MATERIAL ERKUNDEN:
(1) Geben Sie aus dem Kommentar zum Okinawa-Effekt den Abschnitt von "2 Kommentare zu" bis "Ungesunde vermeintlich besser?" wortgetreu aus.
(2) Greifen Sie den Kommentar zum Okinawa-Effekt an seinem Ende auf und schreiben Sie ihn weiter.

BEREITGESTELLTER TEXT:
========

2 Kommentare zu “Der Okinawa-Effekt”

  1. Betreff:
    Warum schmecken uns die natürlichen, einfachen Nahrungsmittel nicht mehr?
    Warum schmeckt das Ungesunde vermeintlich besser?

    Lieber Herr von Grünigen,

    mit Verlaub gesagt: Die Kargheit, die Einfachheit im Speiseplan muss nicht ‚schick’ sein, sie braucht uns nur besser zu schmecken als der aromatisierte Schrott. Ob uns etwas wirklich gut schmeckt, kann sich aber erst beim genussvollen Einspeicheln und Ausschmecken des Bissens (=Schmauen) herausstellen. Das Kriterium lautet: Das Geschmackserlebnis darf nicht bereits durch bedenkliche Zusatzstoffe voll entwickelt da sein, wenn wir eine Speise in den Mund nehmen. Ein echtes, natürliches Lebensmittel beginnt erst nach 10 bis 20 Sekunden gut zu schmecken. Wer richtig ausschmeckt, braucht keine krank und dick machenden künstlichen Geschmacksverstärker mehr. Wer das Schmauen nicht erlernt hat, isst vorwiegend Speisen, die zu weich und zu stark aromatisiert sind. Der wahre Geschmack kann in seiner Entstehung, Entfaltung und Steigerung im Mund gar nicht mehr stattfinden. Deswegen essen wir weiter, obwohl wir schon längst satt sind . Oder wir fangen an zu essen, obwohl wir noch gar keinen Hunger haben. Wir haben – durch den manipulierten Speichelfluss – keine Chance mehr und reagieren (auf Kommando und Wunsch der Nahrungsmittel-Hersteller) naturgemäss wie einst die berühmten Pawlow’schen Hunde.
    Das Grundprinzip der modernen Lebensmittel-Industrie, das oberste Gebot allen erfolgreichen Food-Designs, heisst: Mehr Speichel erzeugen als wir verwerten können. Speichelfluss signalisiert Hunger. Deswegen schuften ganze Industriezweige für den ungebremsten Speichelfluss! Psychophysiker in aller Welt erforschen systematisch unsere Essinstinkte, studieren die Reaktionen unserer Geschmacksnerven und spüren unserem Gefühlsleben beim Essen nach. Egal, ob fettreduzierte Mayo, Fertigsuppe, Light-Bier, Pizza, Kuchen oder Joghurt, das Imitat wird im Labor so optimal aufgepeppt, bis Mundgefühl und Speichelfluss auf die unbewussten sinnlichen Genusserwartungen abgestimmt sind.
    Ergebnis: Wir verschlingen – meist mit abgestumpften Geschmackssinn – ein geschmackvolles Nichts (= ein fremdgesteuertes Chemie-Produkt), das sich im Mund genauso verhält wie von Technologen und Chemikern vorgegeben. Wen wundert’s, dass wir immer dicker werden? Die fehlende Befriedigung des Körpers durch die permanente Täuschung des Gaumens treibt den Reiz- und Heißhunger immer weiter an. Die meisten Kinder sind heute schon aromasüchtig. Was nützt es, wenn die Medien berichten, dass Kindern beim Probieren von zwei Joghurtsorten, der kräftig gefärbte und künstlich hochstilisierte „Aromabomber“ besser und noch dazu natürlicher(!) schmeckt als der echte Joghurt mit reinem, natürlichem Erdbeermark?

========

EXTRAHIERTE DATEN:
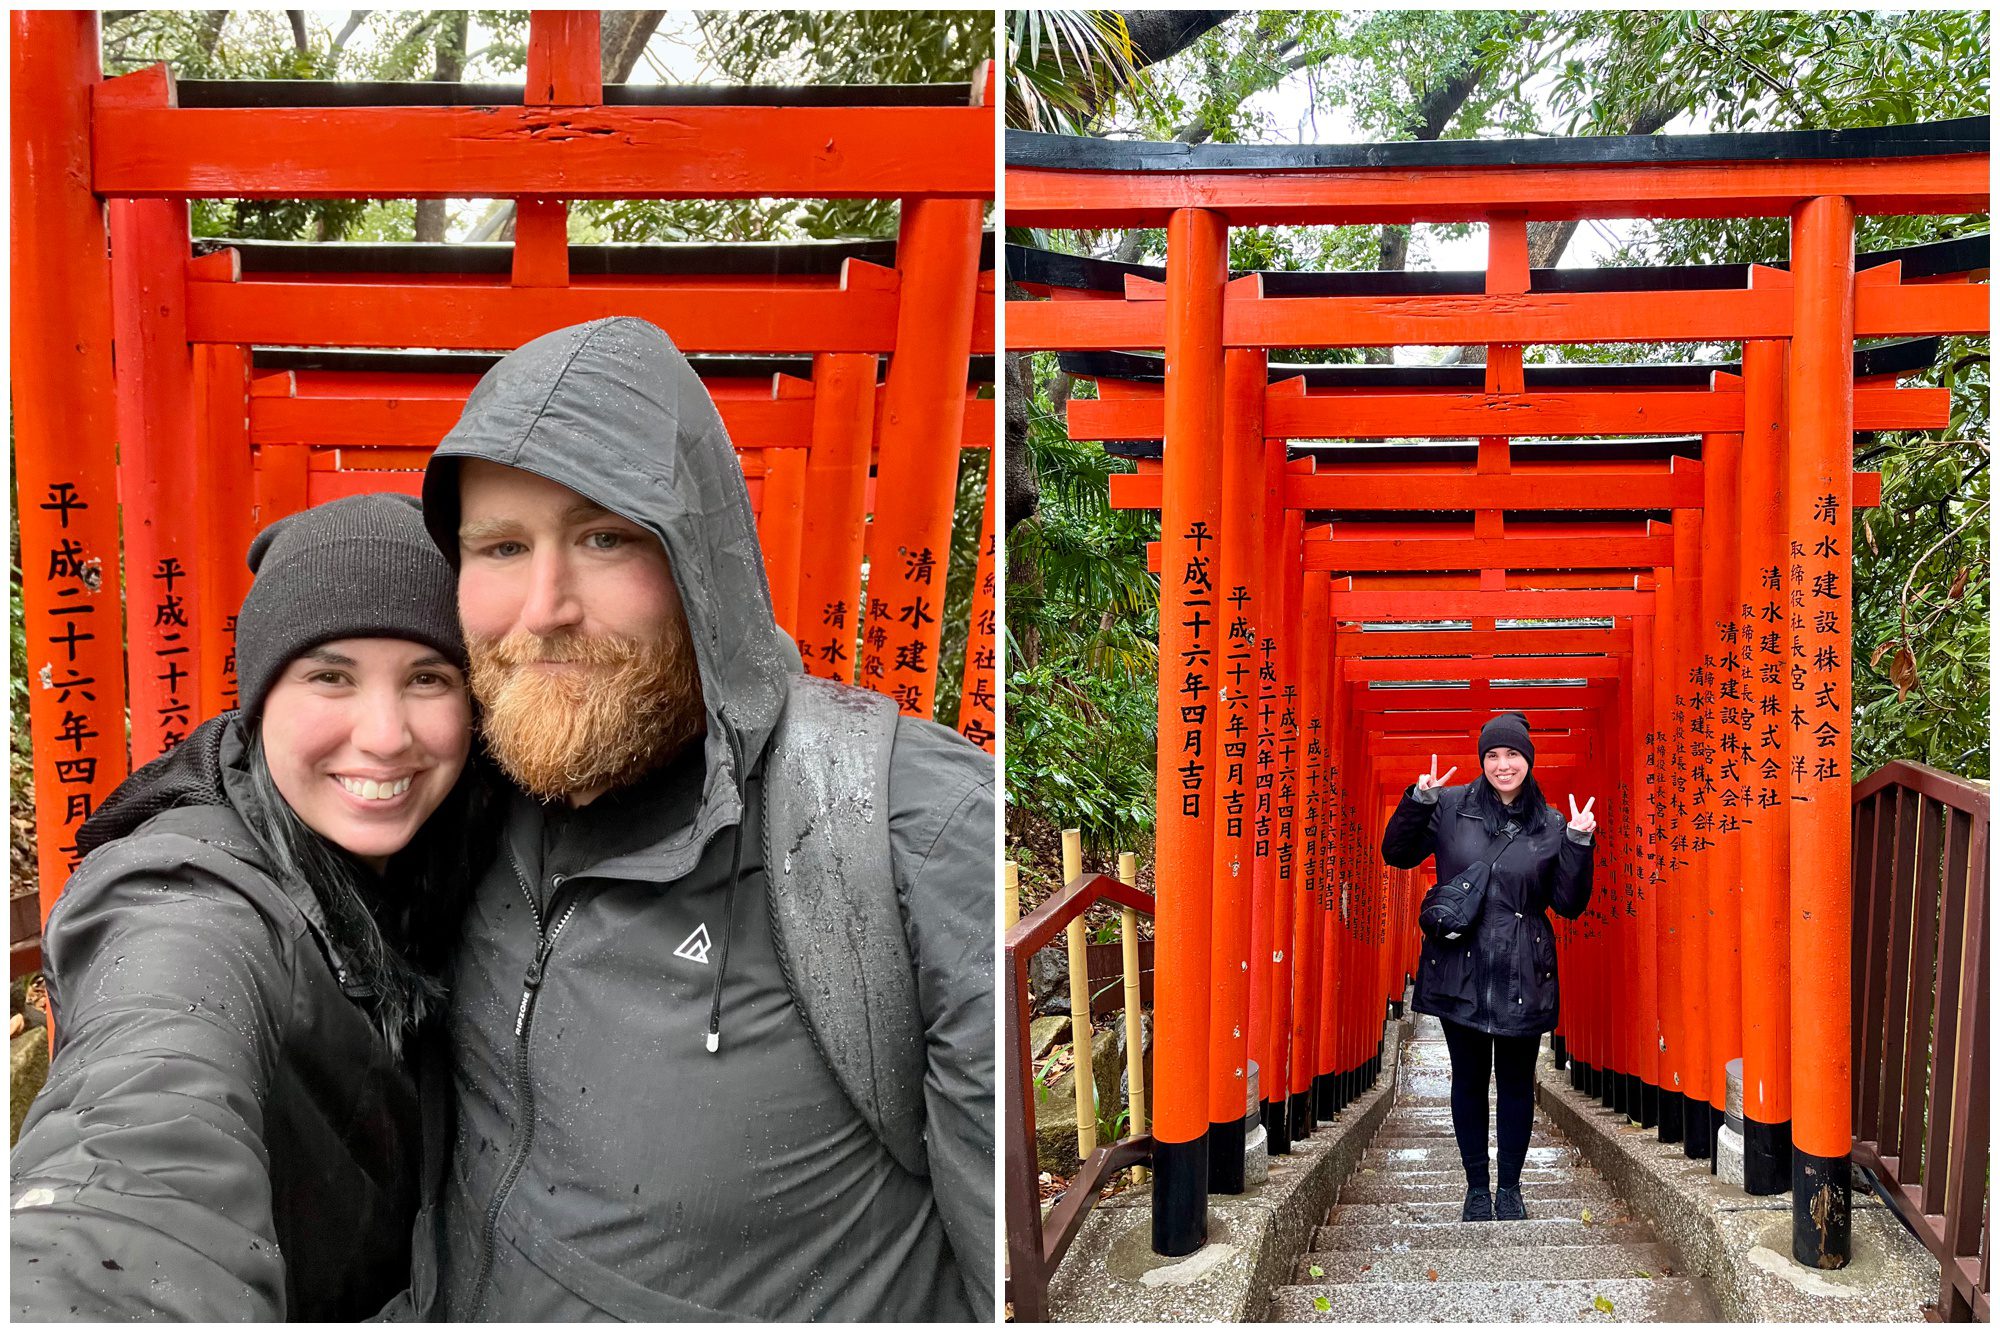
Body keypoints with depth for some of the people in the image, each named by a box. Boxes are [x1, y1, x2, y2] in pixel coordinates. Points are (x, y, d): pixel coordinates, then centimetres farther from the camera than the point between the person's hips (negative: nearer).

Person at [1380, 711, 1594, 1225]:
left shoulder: (1550, 825, 4)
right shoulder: (1451, 806, 2)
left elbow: (1569, 904, 2)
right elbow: (1398, 854, 5)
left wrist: (1579, 844, -10)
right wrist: (1419, 799, -8)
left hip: (1522, 976, 0)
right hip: (1460, 970, 0)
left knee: (1516, 1082, 8)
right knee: (1469, 1079, 9)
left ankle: (1509, 1188, 20)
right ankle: (1477, 1188, 20)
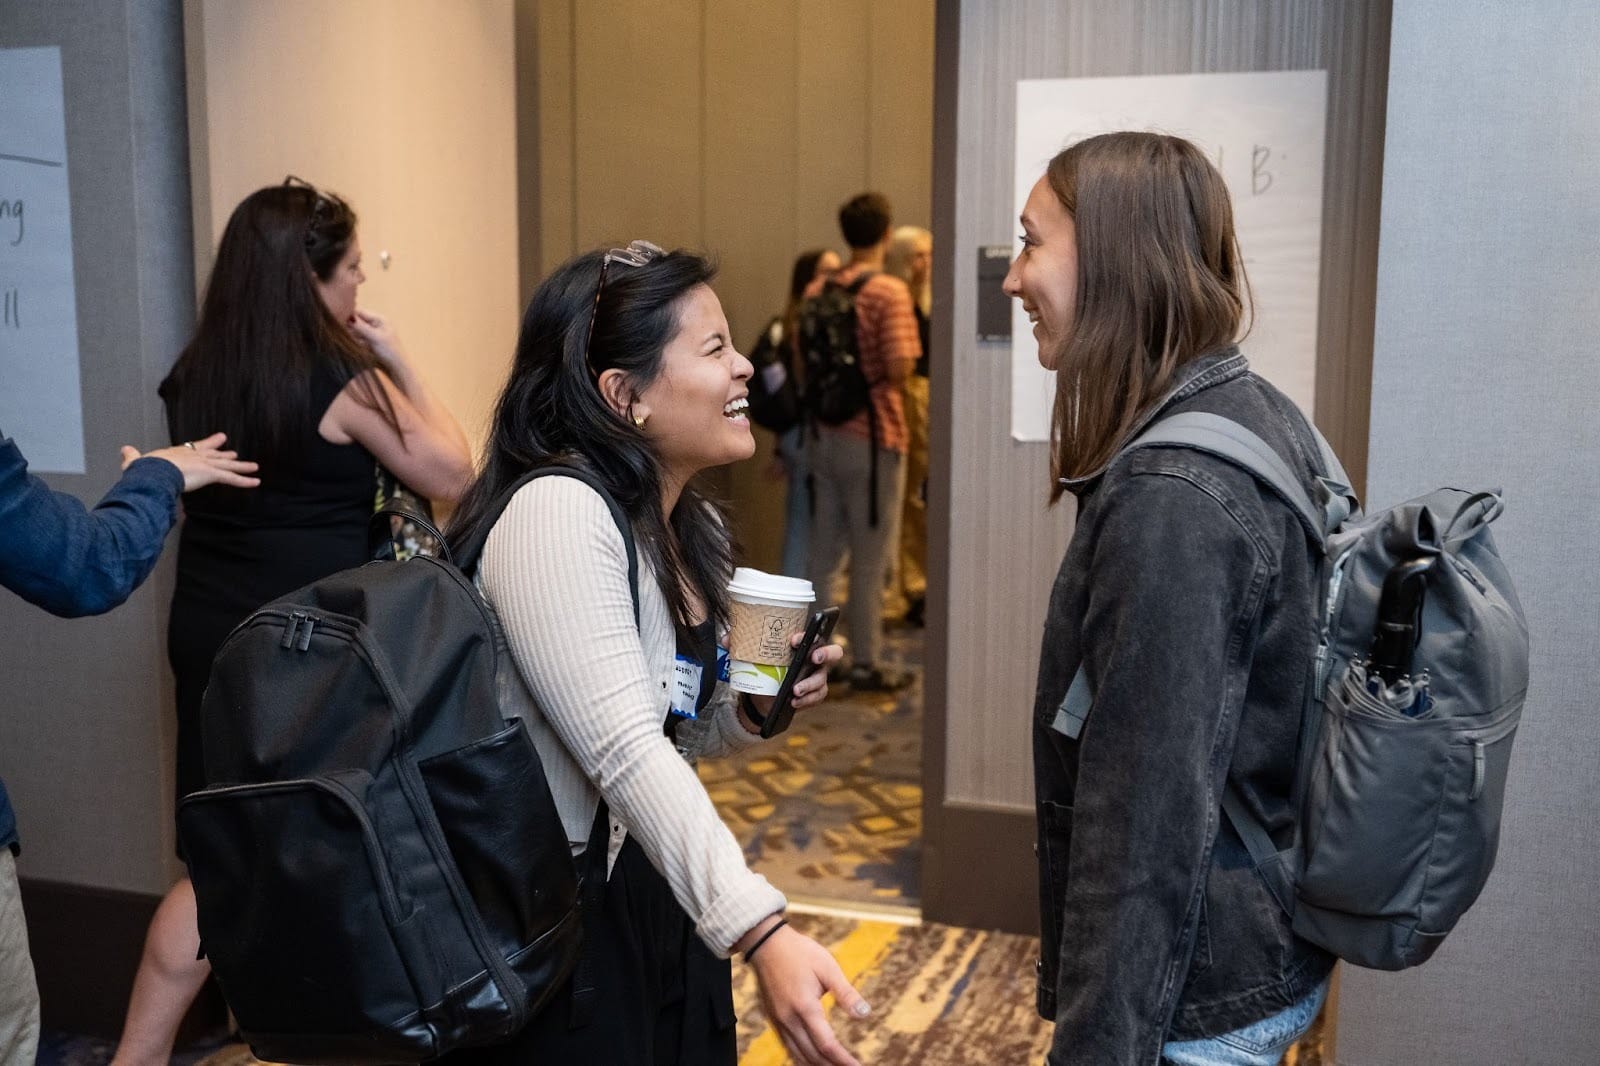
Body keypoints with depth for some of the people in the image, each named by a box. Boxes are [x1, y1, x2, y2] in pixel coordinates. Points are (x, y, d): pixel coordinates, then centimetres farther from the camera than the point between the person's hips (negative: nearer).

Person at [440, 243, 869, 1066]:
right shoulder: (555, 515, -22)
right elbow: (626, 756, -31)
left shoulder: (692, 527, 5)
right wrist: (762, 935, -39)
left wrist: (755, 708, -3)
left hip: (667, 913, 8)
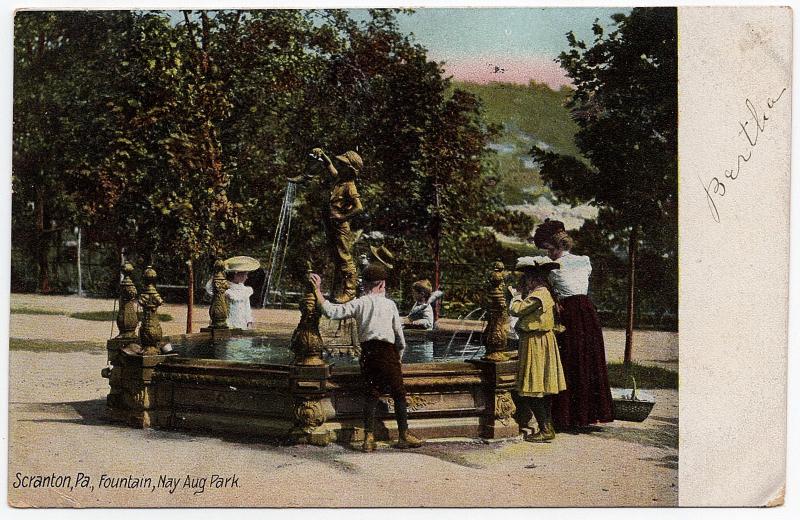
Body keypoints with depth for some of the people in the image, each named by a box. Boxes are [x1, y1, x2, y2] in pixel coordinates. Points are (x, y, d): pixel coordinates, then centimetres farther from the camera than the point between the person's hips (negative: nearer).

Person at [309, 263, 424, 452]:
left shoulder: (359, 303, 3)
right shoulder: (390, 304, 3)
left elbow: (331, 311, -5)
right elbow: (399, 333, 6)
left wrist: (318, 290, 2)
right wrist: (399, 355, 19)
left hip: (368, 352, 2)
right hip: (387, 351, -2)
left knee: (371, 394, 6)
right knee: (399, 394, 5)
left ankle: (369, 437, -1)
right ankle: (404, 435, 5)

========

LÖSUNGEN DER AUFGABEN:
(1)
2 Kommentare zu “Der Okinawa-Effekt”

  1. Betreff:
    Warum schmecken uns die natürlichen, einfachen Nahrungsmittel nicht mehr?
    Warum schmeckt das Ungesunde vermeintlich besser?

(2)
    Es kann ja gar nicht anders sein.
    Das abnorme Essverhalten ist unter den pervertierten Umständen sogar NORMAL.
    Daher bringt es vermutlich auch nicht viel, Fastfood & Co an den Schulen per Gesetz zu verbieten, so ehrenwert die Absichten des Gouverneurs Arnold Schwarzenegger in Kalifornien auch waren. Aber Verbote regen die Lust aufs Verbotene meist erst recht an. Fastfood ist nicht schuld! Was jedes Kind, ja wir alle unbedingt brauchen, ist das richtige sinnesphysiologische Know-How (=Schmauen!), um mit reanimierten Geruchs- und Geschmacksnerven dahinterzukommen:
    WIE die „Aromabombe“ in Sekundenschnelle gar nicht mehr so gut schmeckt.
    Auch ich war fast ein Leben lang ein ahnungsloses Opfer der Aroma-Industrie. Auch ich war „heiss“ auf Fast-Food. Und künstliche Aromen, Mouthfeel-Regulatoren, Emulgatoren, Stabilisatoren, Knusperstoffe, Färbemittel und Geschmacksverstärker weckten meine Verzehrslust, auch wenn ich gar keinen Hunger hatte. Denn es schmeckte ja so phantastisch. Doch nur die Fälschung schmeckte phantastisch. Zur Freude von Food-Designern und Sensorikern hatte ich mir längst einen naturfremden Geschmackssinn antrainiert. Dank Geschmacks-Design und Geschmacks-Tuning.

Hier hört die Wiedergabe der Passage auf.